The short answer is: book at eurostar.com as soon as the trains from London St Pancras to Brussels, Calais, Lille or Paris go on sale for your chosen dates, and travel off-peak.
Like airlines, Eurostar uses dynamic pricing: the prevailing fare level depends on demand. For every departure, the train operator decides how many seats it wants to sell at each price level, and when the cheaper tickets sell out, the price rises. Unlike airlines, Eurostar rarely nudges down prices to stimulate demand – while easyJet or Ryanair might reduce the fare for a slow-selling flight a month or two before departure, I have never seen Eurostar do that for trains.
Eurostar's lowest year-round return fare is £58. It is most likely to be available for departures from noon on Monday until the last service on Thursday, and for Saturday services from noon onwards.
How early can I buy?
Eurostar's usual “booking horizon” is 180 days. If you plan almost six months in advance you can be pretty sure of getting a standard-class return for £58.

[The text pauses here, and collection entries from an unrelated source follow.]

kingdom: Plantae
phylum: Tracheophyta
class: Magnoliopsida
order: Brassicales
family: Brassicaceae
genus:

But I can't plan that far ahead
Be flexible about when you travel. The very earliest and latest trains are worth checking – with the limited number of onward connections, they tend to be less in demand. Middle-of-the-day services are also cheaper.
I have to leave tomorrow
In that case, you'll probably pay what feels like a fortune. However, you could travel in more comfort in standard premier (effectively first class, with drinks and snacks or meals) for only a few pounds more. See seat61.com for more tips. And there are still many flights between London and Paris every day, with easyJet from Gatwick and Luton often cheapest.